Records to use:
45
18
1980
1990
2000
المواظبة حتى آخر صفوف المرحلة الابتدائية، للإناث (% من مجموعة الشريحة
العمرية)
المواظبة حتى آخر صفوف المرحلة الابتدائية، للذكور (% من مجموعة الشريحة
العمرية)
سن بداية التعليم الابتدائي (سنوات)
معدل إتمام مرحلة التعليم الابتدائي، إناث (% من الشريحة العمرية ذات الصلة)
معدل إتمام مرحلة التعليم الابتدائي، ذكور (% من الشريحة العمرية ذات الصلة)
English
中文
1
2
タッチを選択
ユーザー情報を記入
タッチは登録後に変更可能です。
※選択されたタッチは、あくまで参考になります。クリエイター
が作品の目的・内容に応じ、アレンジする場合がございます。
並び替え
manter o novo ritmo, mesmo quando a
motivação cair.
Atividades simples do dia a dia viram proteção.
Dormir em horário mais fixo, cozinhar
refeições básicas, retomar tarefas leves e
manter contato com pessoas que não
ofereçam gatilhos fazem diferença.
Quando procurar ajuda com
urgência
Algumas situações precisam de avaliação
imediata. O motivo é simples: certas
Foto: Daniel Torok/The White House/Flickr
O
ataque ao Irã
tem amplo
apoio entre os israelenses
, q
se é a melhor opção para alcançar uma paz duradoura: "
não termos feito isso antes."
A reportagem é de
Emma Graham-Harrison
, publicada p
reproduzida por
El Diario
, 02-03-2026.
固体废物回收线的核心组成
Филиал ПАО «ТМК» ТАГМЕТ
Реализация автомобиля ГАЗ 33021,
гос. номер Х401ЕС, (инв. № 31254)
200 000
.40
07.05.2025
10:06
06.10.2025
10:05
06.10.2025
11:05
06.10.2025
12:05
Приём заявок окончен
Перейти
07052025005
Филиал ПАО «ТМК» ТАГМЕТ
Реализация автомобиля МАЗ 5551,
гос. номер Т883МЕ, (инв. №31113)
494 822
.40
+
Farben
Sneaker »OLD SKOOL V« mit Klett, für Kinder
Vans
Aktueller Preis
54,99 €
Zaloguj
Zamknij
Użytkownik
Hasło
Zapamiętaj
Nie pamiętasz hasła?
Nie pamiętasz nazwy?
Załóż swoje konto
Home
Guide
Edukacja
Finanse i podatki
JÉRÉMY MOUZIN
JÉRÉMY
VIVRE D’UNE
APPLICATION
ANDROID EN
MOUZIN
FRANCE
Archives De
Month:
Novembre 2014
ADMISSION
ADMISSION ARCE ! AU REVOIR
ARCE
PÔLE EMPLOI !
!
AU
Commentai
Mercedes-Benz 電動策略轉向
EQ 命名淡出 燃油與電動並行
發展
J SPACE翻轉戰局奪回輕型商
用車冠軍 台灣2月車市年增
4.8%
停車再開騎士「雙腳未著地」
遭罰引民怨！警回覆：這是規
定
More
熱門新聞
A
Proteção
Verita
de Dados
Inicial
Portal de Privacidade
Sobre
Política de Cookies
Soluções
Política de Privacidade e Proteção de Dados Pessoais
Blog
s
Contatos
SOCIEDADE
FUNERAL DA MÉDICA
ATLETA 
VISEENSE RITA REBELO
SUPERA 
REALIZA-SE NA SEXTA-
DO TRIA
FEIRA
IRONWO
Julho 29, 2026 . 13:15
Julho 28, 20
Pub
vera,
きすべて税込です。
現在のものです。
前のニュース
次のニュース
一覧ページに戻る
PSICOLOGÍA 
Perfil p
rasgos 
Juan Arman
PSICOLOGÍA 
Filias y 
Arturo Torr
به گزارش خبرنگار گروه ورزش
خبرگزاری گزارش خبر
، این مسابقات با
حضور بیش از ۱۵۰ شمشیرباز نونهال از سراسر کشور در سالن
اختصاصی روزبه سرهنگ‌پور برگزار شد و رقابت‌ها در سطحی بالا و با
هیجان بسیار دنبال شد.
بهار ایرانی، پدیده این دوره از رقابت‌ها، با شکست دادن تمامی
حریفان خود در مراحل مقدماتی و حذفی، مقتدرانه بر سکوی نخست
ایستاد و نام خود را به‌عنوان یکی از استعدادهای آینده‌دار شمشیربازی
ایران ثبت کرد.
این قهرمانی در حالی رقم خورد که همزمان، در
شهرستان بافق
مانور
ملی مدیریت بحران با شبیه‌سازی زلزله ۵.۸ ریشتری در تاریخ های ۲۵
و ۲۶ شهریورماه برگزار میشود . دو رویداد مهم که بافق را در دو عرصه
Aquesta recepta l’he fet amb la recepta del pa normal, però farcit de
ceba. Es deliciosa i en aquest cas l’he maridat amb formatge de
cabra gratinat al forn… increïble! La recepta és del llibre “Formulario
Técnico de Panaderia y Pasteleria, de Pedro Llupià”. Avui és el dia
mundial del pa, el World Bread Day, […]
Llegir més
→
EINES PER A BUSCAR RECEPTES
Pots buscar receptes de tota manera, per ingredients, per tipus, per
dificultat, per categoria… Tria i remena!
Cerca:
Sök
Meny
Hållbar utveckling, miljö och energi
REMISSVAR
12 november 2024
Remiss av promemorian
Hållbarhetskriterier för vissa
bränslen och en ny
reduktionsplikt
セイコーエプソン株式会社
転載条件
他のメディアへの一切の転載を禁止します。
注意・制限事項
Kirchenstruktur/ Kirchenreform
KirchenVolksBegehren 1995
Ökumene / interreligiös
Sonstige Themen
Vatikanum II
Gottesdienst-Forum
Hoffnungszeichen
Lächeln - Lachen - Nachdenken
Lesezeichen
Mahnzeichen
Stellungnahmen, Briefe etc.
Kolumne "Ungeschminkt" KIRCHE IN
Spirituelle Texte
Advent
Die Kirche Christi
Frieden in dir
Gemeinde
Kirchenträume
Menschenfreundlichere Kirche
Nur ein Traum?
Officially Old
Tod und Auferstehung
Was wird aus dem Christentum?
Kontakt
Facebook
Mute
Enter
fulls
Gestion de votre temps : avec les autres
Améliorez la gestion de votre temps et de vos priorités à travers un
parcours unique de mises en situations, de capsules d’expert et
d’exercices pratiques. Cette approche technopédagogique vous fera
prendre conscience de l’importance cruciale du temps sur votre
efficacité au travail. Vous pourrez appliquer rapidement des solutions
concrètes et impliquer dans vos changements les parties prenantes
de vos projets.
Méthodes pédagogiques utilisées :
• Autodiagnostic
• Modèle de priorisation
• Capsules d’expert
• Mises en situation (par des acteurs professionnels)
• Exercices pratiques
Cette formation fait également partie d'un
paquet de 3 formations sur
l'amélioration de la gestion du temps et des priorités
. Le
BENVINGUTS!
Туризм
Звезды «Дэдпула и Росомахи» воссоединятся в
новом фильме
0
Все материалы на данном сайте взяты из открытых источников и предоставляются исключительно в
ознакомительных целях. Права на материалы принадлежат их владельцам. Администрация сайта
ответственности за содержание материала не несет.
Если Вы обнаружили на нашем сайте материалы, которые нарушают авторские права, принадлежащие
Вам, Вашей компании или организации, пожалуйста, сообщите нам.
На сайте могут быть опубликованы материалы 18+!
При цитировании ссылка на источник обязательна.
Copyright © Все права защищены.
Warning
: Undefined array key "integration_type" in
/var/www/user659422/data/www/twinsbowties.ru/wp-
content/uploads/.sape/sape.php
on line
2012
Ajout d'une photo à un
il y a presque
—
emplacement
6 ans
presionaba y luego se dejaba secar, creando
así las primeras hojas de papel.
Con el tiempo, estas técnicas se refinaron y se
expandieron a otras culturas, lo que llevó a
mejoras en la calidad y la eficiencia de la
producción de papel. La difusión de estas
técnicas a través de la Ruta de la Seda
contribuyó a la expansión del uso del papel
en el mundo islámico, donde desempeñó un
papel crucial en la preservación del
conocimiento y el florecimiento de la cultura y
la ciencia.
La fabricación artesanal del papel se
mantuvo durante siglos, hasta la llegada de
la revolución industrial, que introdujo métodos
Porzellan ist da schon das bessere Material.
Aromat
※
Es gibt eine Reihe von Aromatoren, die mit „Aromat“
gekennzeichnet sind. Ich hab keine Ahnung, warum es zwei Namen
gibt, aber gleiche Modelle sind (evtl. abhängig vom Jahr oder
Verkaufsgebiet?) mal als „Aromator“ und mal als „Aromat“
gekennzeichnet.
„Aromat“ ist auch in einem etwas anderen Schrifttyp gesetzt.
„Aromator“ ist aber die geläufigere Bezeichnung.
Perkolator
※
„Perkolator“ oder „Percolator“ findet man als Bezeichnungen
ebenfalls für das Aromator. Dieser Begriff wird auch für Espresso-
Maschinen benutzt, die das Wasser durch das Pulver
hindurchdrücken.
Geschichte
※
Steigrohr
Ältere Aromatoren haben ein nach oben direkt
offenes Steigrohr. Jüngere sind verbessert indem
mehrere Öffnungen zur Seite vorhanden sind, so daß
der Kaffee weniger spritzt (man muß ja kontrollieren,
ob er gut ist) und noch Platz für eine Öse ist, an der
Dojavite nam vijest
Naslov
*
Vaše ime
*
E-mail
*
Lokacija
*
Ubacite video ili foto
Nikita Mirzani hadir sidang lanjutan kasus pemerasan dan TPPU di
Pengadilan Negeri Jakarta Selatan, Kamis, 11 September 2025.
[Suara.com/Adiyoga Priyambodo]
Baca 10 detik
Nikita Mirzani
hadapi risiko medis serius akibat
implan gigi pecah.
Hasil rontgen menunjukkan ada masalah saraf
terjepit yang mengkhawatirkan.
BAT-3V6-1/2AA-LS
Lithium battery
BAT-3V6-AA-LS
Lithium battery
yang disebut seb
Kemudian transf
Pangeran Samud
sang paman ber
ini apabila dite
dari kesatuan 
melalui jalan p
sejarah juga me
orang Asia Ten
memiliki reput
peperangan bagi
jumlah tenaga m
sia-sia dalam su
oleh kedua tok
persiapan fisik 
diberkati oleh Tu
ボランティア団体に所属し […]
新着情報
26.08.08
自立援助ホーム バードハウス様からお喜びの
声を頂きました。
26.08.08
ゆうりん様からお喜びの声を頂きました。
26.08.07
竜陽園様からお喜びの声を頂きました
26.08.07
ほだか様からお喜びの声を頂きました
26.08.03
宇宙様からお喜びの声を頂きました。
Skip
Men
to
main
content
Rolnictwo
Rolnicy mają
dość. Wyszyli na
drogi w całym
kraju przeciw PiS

Work item: Restate the data word for word. Begin at its first line, end at the line that contains "refeições básicas, retomar tarefas leves e", and include both.

Response to the exercise:
45
18
1980
1990
2000
المواظبة حتى آخر صفوف المرحلة الابتدائية، للإناث (% من مجموعة الشريحة
العمرية)
المواظبة حتى آخر صفوف المرحلة الابتدائية، للذكور (% من مجموعة الشريحة
العمرية)
سن بداية التعليم الابتدائي (سنوات)
معدل إتمام مرحلة التعليم الابتدائي، إناث (% من الشريحة العمرية ذات الصلة)
معدل إتمام مرحلة التعليم الابتدائي، ذكور (% من الشريحة العمرية ذات الصلة)
English
中文
1
2
タッチを選択
ユーザー情報を記入
タッチは登録後に変更可能です。
※選択されたタッチは、あくまで参考になります。クリエイター
が作品の目的・内容に応じ、アレンジする場合がございます。
並び替え
manter o novo ritmo, mesmo quando a
motivação cair.
Atividades simples do dia a dia viram proteção.
Dormir em horário mais fixo, cozinhar
refeições básicas, retomar tarefas leves e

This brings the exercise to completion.